Neil Currie, Co-founder, eVision
When banks began to investigate the potential offered by the internet some twenty years ago, forward-looking experts saw how products and services could be tailored to individual customer wishes. By analyzing online behavior, they could provide advice and suggestions perfectly in line with individual clients’ needs. However, a significant number of people from the banking industry were certain this would never happen. People would be far too concerned about sharing personal information or conducting transactions online.
This assumption was soon proven wrong. What’s more, the vast uptake of social media has shown that most people don’t think twice about sharing their – often very personal – data. There is an ongoing debate about security, reliability and the measures being taken to guarantee this. The public, the press, government bodies, internet providers, financial institutions and security experts are engaged in a lively debate. Threats are publicized and measures taken are communicated and evaluated.
More than measures
How does this approach compare to industries that deal with hazardous substances? Here, stakeholders ranging from managers, employees, the press, the government, shareholders and the general population have a real need for current, reliable information on safety and the measures taken to enforce it. The government has a responsibility to protect its citizens. Companies have an obligation to protect their employees. Insurance firms and shareholders and the general public also have a keen interest in closely guarded safety measures. Consequently, you might think there would be as much debate on the topic of industrial safety as there is around online privacy, identity theft, cybercrime or hacking. Instead, the consensus seems to be that safety isn’t an issue, as long as there are sufficient protective measures in place. Most people seem to assume all is well when it comes to the safety of potentially hazardous industrial installations. But exactly which measures are in place? Just how secure are they really? How are they deployed and updated? Which technological tools and controls are used to check their effectiveness? How are the people using them trained?
Check and double check
Imagine a few dozen chemical companies and utilities placed close together, as is the case at countless industrial location worldwide. At each of these, thousands of safety-related actions are carried out every day.

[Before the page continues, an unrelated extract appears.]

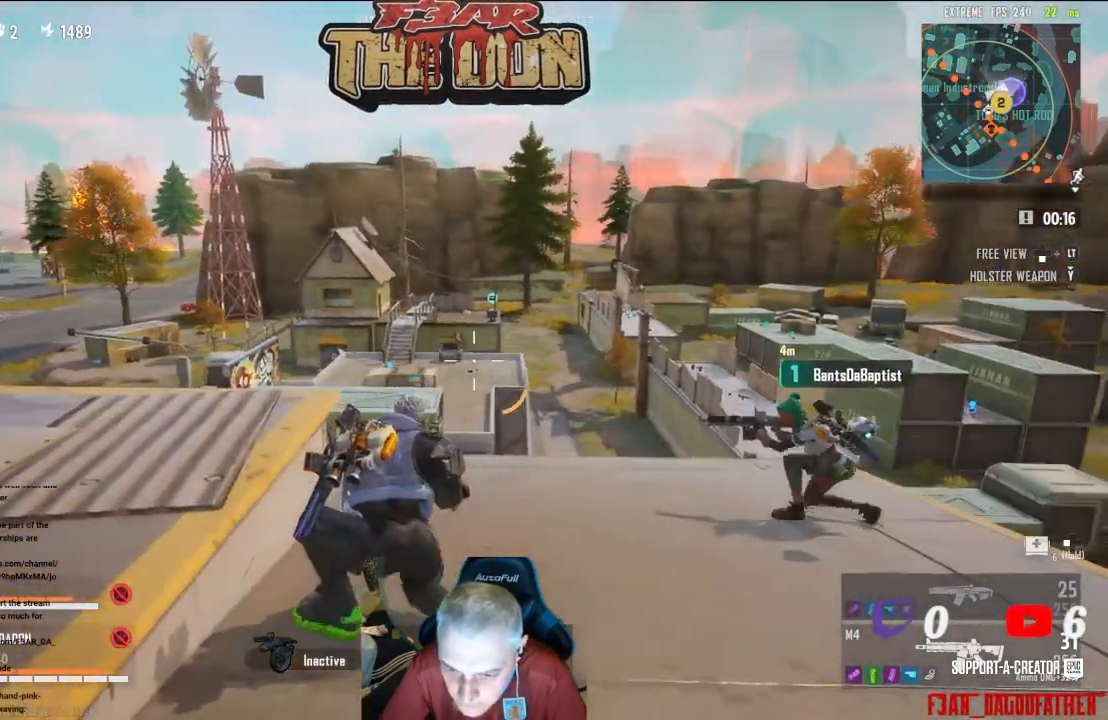
{"buttons": [], "left_stick": "center", "right_stick": "right", "events": [[367, "right_stick", "right"]]}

Of course, in hazardous industries, safety is paramount. Procedures are in place, rules are scrupulously observed, ongoing education and dialogue are stimulated, reporting is transparent and every company actively strives towards a culture of safety. Best practices are shared and trade associations, executives and employees are aware of risks and correct procedures. However, there is often a real risk that information is not accurate and outdated documentation don’t reflect the current situation. What’s more, decisions that need to be made can be incredibly complex. One might have to weigh processes dependencies, current status of work, the consequences of delaying work and much more.
The only way to be absolutely certain nothing goes wrong is to carefully check and double-check each individual action. That’s why processes are continuously monitored, with alarms and sensors at every step. However, it is vital that we realize that although IT is closely monitored, the human intervention required to carry out maintenance is not. In a tightly regulated area such as industrial safety, even the slightest error can have far-reaching consequences. During shift handovers, somebody, at some point is guaranteed to forget to pass on important information. All too often, hazardous industries rely on informal processes and manual reporting.

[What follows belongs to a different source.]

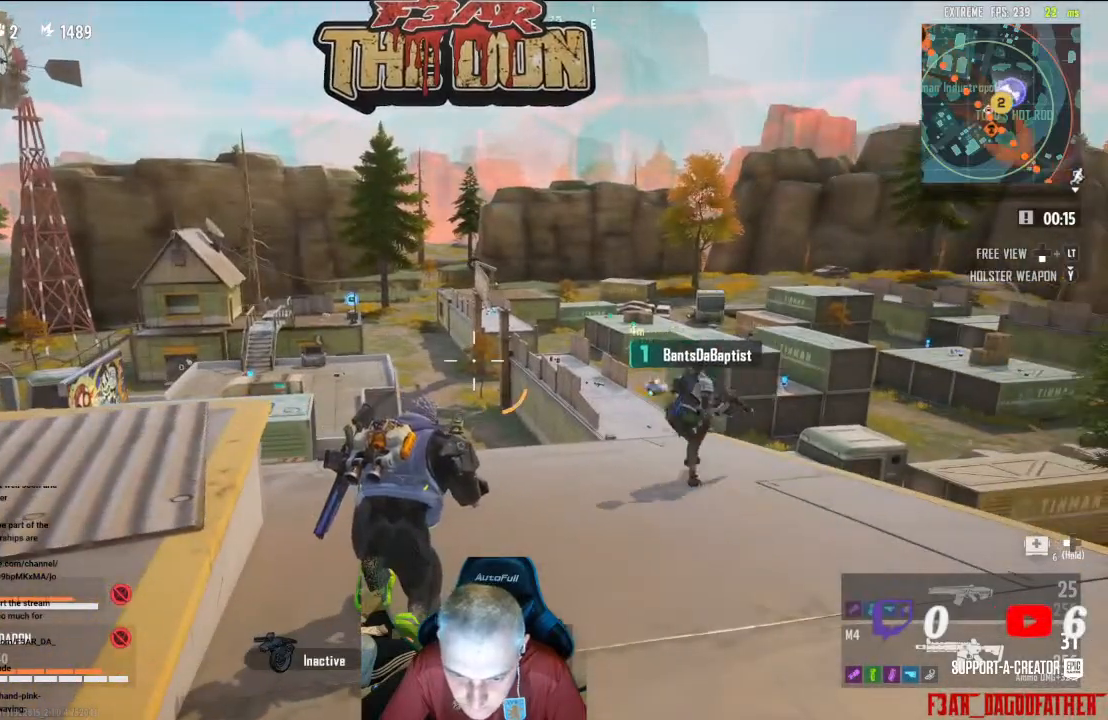
{"buttons": [], "left_stick": "center", "right_stick": "right", "events": [[233, "left_stick", "left"], [333, "right_stick", "right"], [500, "left_stick", "center"]]}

In practice, a plant manager or operations manager, who is responsible for security processes, has to balance many different tasks and responsibilities around the clock. If you have to handle hundreds of work permits a day, you can’t cross-check each of them manually. Those responsible for safety have limited options in the area of software and tools that help them carry out their jobs properly. Of course, companies have huge volumes of processes documentation and guidelines. But this actually has an adverse effect. Because everything is written down, a false sense of security is created.
However strict the measures taken and the awareness of all those involved, industrial activities can never be completely free of risks. There is a huge difference between simply laying down guidelines and actively pursuing a culture of safety. The latter includes checking whether rules are followed and taking immediate action when this is not the case.
Risks need to be analyzed and mapped in the greatest possible detail and appropriate mitigation measures must be taken. However, safety management, monitoring and control shouldn’t be added as an afterthought. These elements are just as important as the measures themselves. Without the right tools and controls in place, precautions have very little practical value. Embedded software, for example, can make the difference between simply listing guidelines or actual constant monitoring and improvement.
Companies should dedicate substantial time and resources to constant evaluation and updating of safety processes as well as finding root causes and acting upon them immediately. Technology, such as Permit to Work and Control of Work software, is pivotal in supporting decision making by providing reliable access to the right information at the right time.
In addition, there must be an ongoing dialogue between all stakeholders. Not only should companies, investors and safety experts be open and transparent, the press, national and local government, special interest groups and the general public should voice their concerns and expect these to be addressed. As one hazardous industry employee put it: “Every day is another narrow escape.” In ten years, I believe we’ll look back and we wonder how this easy-going attitude to safety regulation was possible. Not unlike how the financial industry might look back at the initial concerns regarding online security.